Among those patients who did experience late recurrent viremia, most had HCV reinfection.

“In recent years, direct antiviral agent therapy has dramatically enhanced rates of sustained virologic response to [more than] 90% of patients with chronic HCV infection,” Infectious Disease News Editorial Board Member Mark S. Sulkowski, MD, of Johns Hopkins University School of Medicine, and colleagues wrote. “To determine true treatment efficacy and to define the most appropriate retreatment for patients with recurrent viremia, it is important to distinguish virologic relapse from reinfection where patients who achieve HCV eradication during treatment become infected with a new HCV strain posttreatment.”

Mark Sulkowski
Mark S. Sulkowski

Researchers performed sequencing analyses on 3,004 patients from 11 phase 3 trials of sofosbuvir (Sovaldi, Gilead Sciences) or sofosbuvir and ledipasvir (Harvoni, Gilead). Sulkowski and colleagues defined sustained virologic response as having no detectable HVC RNA 12 weeks after completing treatment; late recurrent viremia was defined as having no HVC RNA 12 weeks after treatment, but a recurrence of HVC at 24 weeks of follow-up. Across all 11 trials, there was a 99.7% concordance between virologic response at 12 and 24 weeks, the researchers wrote.

Twelve patients across all trials had late recurrent viremia, 11 of whom had the same HCV subtype at baseline and at recurrence. Phylogenetic analysis showed that of these 12 patients, seven (58%) of those who achieved HCV eradication later became reinfected with a different strain, according to Sulkowski and colleagues, and five experienced relapse from viruses that continued throughout treatment in the liver or another compartment, but re-emerged after 24 weeks. All five who relapsed were infected with HCV genotype 3a, which researchers said was consistent with a high relapse rate of that genotype.

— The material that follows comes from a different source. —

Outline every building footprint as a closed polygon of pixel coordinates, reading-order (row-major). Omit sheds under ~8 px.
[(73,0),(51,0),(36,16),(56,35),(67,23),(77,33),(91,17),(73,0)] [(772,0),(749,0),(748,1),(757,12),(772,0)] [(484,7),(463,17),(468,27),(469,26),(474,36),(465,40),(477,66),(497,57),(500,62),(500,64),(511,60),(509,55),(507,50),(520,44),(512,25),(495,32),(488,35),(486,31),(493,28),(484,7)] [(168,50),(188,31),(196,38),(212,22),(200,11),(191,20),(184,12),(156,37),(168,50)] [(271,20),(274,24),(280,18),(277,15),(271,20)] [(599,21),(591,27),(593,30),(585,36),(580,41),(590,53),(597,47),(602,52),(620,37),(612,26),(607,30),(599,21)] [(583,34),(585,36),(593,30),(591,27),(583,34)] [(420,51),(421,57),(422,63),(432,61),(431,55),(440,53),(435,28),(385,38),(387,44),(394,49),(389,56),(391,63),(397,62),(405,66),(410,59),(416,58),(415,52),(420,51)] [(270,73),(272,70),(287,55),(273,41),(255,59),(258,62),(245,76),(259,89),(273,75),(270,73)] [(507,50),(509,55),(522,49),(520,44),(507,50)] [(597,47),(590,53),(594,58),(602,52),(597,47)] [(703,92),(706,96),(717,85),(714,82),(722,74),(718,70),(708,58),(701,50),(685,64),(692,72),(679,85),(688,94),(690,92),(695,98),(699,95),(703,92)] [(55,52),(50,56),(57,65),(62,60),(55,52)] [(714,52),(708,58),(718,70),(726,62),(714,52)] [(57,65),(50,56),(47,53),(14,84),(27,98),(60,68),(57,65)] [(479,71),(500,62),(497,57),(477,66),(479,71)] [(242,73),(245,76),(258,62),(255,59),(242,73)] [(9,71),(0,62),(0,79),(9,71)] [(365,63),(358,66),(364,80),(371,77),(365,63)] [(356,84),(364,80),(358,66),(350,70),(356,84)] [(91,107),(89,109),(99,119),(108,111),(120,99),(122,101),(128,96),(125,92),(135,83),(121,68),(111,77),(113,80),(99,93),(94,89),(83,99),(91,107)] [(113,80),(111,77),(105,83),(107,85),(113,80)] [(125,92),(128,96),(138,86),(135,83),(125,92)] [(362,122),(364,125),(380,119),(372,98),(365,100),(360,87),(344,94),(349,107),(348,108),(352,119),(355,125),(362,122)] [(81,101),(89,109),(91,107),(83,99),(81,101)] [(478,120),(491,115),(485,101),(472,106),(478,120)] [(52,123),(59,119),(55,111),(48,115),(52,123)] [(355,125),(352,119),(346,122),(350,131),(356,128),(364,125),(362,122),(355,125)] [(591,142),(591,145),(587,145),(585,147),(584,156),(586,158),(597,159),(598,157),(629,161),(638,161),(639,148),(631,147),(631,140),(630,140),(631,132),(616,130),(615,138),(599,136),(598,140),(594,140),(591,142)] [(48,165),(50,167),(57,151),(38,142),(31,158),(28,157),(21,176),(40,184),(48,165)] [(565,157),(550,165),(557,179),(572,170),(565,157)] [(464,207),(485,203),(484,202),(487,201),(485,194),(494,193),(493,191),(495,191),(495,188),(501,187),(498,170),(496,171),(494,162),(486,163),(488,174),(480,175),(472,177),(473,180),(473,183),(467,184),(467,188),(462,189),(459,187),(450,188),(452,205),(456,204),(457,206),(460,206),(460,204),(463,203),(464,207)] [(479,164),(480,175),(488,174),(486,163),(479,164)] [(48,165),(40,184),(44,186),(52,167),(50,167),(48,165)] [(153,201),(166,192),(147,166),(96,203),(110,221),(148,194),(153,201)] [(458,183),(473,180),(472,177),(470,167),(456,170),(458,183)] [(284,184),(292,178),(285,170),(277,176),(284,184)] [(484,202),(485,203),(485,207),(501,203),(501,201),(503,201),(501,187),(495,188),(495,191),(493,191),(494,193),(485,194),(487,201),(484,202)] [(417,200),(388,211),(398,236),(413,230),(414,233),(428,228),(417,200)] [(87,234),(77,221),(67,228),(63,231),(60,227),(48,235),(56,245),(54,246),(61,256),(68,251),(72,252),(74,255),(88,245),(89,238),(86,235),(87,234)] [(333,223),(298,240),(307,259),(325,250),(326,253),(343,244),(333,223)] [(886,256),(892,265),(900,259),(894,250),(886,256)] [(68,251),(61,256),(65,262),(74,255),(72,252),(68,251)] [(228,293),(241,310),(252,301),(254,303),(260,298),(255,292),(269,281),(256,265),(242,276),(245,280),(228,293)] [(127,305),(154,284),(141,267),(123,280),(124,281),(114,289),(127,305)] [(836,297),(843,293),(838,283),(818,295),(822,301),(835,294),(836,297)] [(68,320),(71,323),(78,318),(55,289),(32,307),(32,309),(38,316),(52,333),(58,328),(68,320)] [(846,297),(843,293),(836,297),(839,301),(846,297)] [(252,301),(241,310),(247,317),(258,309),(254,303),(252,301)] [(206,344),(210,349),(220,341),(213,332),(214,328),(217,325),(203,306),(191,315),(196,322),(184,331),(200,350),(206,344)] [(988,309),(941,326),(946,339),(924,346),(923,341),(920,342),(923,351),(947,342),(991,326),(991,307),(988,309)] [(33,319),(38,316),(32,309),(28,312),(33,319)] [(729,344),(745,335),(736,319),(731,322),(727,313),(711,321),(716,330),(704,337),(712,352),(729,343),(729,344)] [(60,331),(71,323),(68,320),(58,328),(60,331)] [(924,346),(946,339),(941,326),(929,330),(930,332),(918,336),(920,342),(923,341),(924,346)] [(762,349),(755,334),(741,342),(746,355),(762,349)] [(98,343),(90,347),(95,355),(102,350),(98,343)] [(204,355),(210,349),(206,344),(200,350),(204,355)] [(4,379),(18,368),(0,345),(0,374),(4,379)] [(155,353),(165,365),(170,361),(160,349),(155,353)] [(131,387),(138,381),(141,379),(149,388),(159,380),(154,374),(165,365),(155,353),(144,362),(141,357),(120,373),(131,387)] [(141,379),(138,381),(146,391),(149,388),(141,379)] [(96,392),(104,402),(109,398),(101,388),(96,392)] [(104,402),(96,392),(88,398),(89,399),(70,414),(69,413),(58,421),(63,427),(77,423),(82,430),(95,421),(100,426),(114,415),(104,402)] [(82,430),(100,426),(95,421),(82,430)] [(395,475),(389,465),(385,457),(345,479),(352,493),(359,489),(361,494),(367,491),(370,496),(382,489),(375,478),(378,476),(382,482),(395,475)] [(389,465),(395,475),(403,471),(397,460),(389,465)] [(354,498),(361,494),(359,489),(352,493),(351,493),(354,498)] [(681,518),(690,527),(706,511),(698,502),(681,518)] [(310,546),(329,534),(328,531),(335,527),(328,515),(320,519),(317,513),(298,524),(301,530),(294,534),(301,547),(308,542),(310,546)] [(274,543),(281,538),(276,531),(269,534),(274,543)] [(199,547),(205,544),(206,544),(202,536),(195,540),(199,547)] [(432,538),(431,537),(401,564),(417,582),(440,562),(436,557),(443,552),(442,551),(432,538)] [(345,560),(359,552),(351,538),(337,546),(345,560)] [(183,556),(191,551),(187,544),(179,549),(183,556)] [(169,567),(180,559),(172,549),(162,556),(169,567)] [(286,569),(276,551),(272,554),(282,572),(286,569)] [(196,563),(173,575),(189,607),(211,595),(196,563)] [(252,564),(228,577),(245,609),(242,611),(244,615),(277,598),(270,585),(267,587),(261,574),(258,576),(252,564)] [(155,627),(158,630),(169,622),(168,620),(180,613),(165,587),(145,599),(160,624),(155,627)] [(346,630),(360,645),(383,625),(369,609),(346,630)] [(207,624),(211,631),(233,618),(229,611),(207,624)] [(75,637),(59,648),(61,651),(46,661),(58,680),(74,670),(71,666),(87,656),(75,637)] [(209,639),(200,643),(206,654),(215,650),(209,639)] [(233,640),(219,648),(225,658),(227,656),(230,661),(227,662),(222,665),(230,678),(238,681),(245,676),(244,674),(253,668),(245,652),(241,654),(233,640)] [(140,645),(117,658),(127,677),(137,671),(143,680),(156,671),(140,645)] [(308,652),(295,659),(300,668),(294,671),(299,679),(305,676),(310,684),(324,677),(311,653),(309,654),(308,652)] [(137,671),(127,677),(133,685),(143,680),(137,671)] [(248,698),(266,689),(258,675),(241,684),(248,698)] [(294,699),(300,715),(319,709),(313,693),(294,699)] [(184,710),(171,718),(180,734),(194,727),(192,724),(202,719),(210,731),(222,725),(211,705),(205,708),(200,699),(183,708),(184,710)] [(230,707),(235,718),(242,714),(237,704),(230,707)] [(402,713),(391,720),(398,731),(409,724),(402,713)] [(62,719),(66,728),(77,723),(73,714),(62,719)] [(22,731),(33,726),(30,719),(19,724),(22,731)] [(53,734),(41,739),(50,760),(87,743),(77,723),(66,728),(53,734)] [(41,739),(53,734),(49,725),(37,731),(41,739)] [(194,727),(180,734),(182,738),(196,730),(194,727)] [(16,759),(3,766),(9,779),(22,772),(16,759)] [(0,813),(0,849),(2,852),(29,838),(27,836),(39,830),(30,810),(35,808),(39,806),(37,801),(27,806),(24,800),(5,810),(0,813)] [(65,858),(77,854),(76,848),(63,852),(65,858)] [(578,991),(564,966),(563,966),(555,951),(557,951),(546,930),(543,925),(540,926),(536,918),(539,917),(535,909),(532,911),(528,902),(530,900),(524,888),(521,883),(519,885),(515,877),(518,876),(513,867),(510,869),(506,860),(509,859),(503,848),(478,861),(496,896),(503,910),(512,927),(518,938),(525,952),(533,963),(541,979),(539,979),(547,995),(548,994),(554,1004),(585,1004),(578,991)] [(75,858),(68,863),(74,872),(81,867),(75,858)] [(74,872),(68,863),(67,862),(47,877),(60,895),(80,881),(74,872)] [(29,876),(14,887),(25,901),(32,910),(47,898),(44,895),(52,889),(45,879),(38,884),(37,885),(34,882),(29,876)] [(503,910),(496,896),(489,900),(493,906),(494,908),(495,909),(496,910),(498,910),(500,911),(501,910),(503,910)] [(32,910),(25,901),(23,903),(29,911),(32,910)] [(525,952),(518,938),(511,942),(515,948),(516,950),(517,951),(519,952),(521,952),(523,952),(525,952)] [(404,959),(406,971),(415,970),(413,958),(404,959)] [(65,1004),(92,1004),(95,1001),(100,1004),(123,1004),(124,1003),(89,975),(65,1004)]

Deep sequencing analysis did not detect any drug resistance variants among the group that relapsed.

Another five patients with late recurrent viremia were found to have a virus that was significantly unrelated to the virus they had immediately posttreatment. Four of those were reinfected with the same subtype they had at baseline, and only one patient was reinfected by a different genotype. Two were reinfected by distantly related viruses.

“Taken together, the prevalence of late recurrent viremia was low in patients achieving sustained virologic response after sofosbuvir-based therapies. Fifty-eight percent of the patients with late recurrent viremia had HCV reinfection,” Sulkowski and colleagues wrote. “This finding has implications for determining true treatment efficacy and selection of optimal retreatment strategies.” ­– by Andy Polhamus

Disclosure: Sulkowski reports receiving grants from AbbVie, Bristol-Myers Squibb, Gilead, Janssen, Merck and Tobira, as well as fees from AbbVie, Bristol-Myers Squibb, Clinical Care Options Cocrystal, Gilead, Janssen, Merck, Practice Point, Trek and ViralEd. Please see the full study for a complete list of all other researchers’ relevant financial disclosures.